» Do this: Reproduce every one of the lines below without any change, but leave the pictures out.

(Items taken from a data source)

——

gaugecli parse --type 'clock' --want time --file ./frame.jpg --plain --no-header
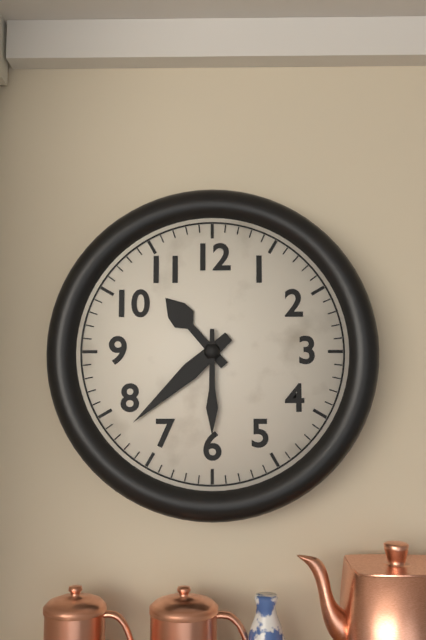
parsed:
10:38:30
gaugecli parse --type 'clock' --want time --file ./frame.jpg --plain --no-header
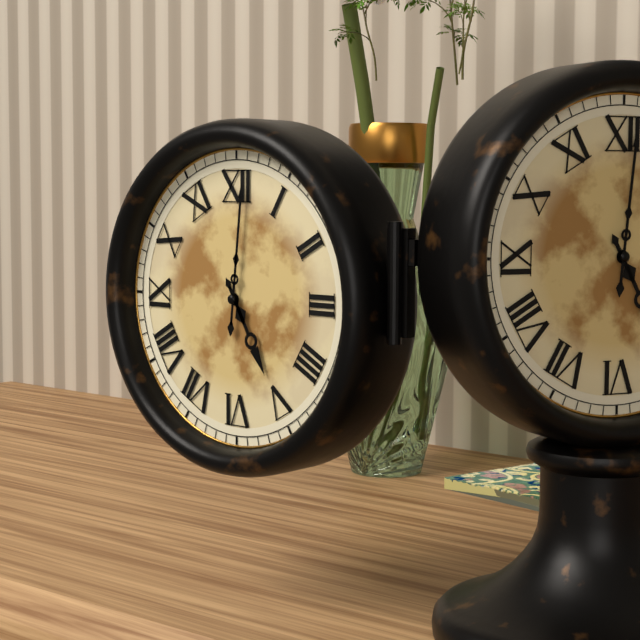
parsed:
5:01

——

» Written solution:
gaugecli parse --type 'clock' --want time --file ./frame.jpg --plain --no-header
parsed:
10:38:30
gaugecli parse --type 'clock' --want time --file ./frame.jpg --plain --no-header
parsed:
5:01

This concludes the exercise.